Task details>
Revise the passage of the article on the Edward Little football coaching search starting at "Since then, any" and ending at "Auburn city limits.", changing "revolving" to "swinging".

Source document>
■ ■ ■ ■

The programs that missed last year’s Pine Tree Conference postseason played an eight-game schedule, with one bye week. If that sounds like a whirlwind tour, you don’t know the half of it, because it’s more time than EL will have to locate, hire and orient its next varsity football coach.

Jim Hersom’s resignation at the end of the school year prevented the Auburn School Department from launching its statewide search until Sunday, when it added the position to its weekly newspaper advertisement of job openings.

Football practice is scheduled to begin Monday, Aug. 14, now less than seven weeks away.

“Dan (Deshaies, EL athletic director) tells me he has already received three or four inquiries,” said Edward Little Principal James Miller, “so I think there will be substantial interest.”

Given the late job posting, the winner of the sweepstakes is likely to be a young, up-and-coming coach or a longtime assistant. Although there is a physical education teaching position currently available at EL, it is hard to imagine an established head coach jumping ship from another school at this stage of the preseason.

“I know of a couple of young assistant coaches who I think would be interested,” said Hersom, who didn’t divulge the names. “I’m going to stay out of (the process) completely.”

Despite its off-and-on tradition and strong resources, EL hasn’t been the most successful or stable Class A football program.

After directing the Red Eddies to a 7-5 season and Eastern Maine championship in his first season of 2002, Hersom and his teams stumbled to a combined 4-20 record the last three years. The on-field struggles were more reflective of a dip in talent and numbers than a by-product of Hersom’s health concerns (see related story).

From 1946 to 1980, Edward Little had only two head football coaches: Steve Grenda and Lawrence “Doc” Hersom, Jim’s father. The Red Eddies earned five trips to the state final, winning the Gold Ball four times.

Since then, any door to the EL football office has been a revolving one. Bob Fallon, John White, Mike Haley, Kevin Callagy, Gene Keene and Jim Hersom each took a turn, none of them leading the program for more than six years.

Hersom, who lives in Turner, believes the new coach would do himself a favor by having a home within Auburn city limits.

It might also help the new face to be, well, a new face. Hersom and Keene both came to the Edward Little job with a prominent name in Auburn youth sports. Keene survived a highly public split with one of his assistant coaches before becoming an administrator at Maranacook and Brunswick, and there were rumblings that Hersom’s staff would have looked dramatically different if he had stayed on for a fifth season.

An old-school coach with proven success coaching small-town kids, Hersom saw his Edward Little roster shrink to between 20 and 30 players for most of 2005.

“I won’t say it was tough. I enjoyed it,” Hersom said. “Not living in Auburn had its drawbacks. There are things I didn’t do and would like to have been able to do, simply because I didn’t live there.”

■ ■ ■ ■

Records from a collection

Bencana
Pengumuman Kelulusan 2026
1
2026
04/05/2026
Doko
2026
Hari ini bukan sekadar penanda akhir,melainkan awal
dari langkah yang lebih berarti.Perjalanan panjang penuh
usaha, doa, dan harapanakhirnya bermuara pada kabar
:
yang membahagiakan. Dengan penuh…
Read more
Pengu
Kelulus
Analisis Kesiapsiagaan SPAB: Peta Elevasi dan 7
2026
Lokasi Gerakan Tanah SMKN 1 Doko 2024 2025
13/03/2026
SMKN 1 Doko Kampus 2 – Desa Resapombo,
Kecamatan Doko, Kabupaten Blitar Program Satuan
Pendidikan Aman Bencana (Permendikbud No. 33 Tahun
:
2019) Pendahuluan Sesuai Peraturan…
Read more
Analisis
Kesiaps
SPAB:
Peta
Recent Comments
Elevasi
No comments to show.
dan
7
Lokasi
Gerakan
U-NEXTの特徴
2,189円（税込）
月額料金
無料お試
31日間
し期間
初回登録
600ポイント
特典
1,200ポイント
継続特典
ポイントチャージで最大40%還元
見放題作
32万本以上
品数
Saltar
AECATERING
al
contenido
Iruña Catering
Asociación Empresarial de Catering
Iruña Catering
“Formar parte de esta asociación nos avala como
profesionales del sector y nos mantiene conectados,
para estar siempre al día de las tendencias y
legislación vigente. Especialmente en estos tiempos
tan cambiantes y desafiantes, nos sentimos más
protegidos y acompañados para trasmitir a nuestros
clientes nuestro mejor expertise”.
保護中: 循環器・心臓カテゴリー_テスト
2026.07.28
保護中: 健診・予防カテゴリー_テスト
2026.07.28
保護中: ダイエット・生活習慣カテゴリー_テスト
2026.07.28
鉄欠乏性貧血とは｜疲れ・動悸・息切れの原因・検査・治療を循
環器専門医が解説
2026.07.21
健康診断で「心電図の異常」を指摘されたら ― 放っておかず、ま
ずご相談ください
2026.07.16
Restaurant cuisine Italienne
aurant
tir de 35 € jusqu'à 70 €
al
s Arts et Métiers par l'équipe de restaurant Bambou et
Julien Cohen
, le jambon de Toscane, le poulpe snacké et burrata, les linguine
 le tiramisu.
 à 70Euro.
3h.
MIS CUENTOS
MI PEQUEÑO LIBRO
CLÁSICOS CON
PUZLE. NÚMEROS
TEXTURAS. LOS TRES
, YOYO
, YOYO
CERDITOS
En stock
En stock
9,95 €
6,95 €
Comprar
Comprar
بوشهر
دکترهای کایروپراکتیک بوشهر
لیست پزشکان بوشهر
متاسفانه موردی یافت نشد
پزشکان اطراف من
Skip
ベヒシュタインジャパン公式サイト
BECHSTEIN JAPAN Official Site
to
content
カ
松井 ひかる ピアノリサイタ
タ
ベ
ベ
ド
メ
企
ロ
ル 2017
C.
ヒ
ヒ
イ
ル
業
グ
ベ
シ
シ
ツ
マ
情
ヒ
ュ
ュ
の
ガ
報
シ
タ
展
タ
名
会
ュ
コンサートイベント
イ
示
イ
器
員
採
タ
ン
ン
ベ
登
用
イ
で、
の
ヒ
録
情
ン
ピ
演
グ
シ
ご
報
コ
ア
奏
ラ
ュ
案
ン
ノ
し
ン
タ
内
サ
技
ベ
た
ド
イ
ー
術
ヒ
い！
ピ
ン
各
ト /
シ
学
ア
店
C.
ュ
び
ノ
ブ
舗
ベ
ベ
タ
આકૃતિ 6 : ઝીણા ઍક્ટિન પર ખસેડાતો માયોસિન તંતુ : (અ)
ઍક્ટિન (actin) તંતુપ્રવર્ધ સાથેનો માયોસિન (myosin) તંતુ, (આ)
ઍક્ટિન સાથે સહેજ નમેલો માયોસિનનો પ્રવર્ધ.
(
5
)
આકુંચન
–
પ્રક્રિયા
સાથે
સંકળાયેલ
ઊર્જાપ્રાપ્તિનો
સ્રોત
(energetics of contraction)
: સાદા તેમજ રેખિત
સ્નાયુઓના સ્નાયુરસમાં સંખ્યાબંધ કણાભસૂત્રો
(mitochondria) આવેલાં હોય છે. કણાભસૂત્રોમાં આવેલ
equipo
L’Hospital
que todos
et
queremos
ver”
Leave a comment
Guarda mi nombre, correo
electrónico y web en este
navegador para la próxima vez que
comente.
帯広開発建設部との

■ ■ ■ ■

Exercise result>
Since then, any door to the EL football office has been a swinging one. Bob Fallon, John White, Mike Haley, Kevin Callagy, Gene Keene and Jim Hersom each took a turn, none of them leading the program for more than six years.

Hersom, who lives in Turner, believes the new coach would do himself a favor by having a home within Auburn city limits.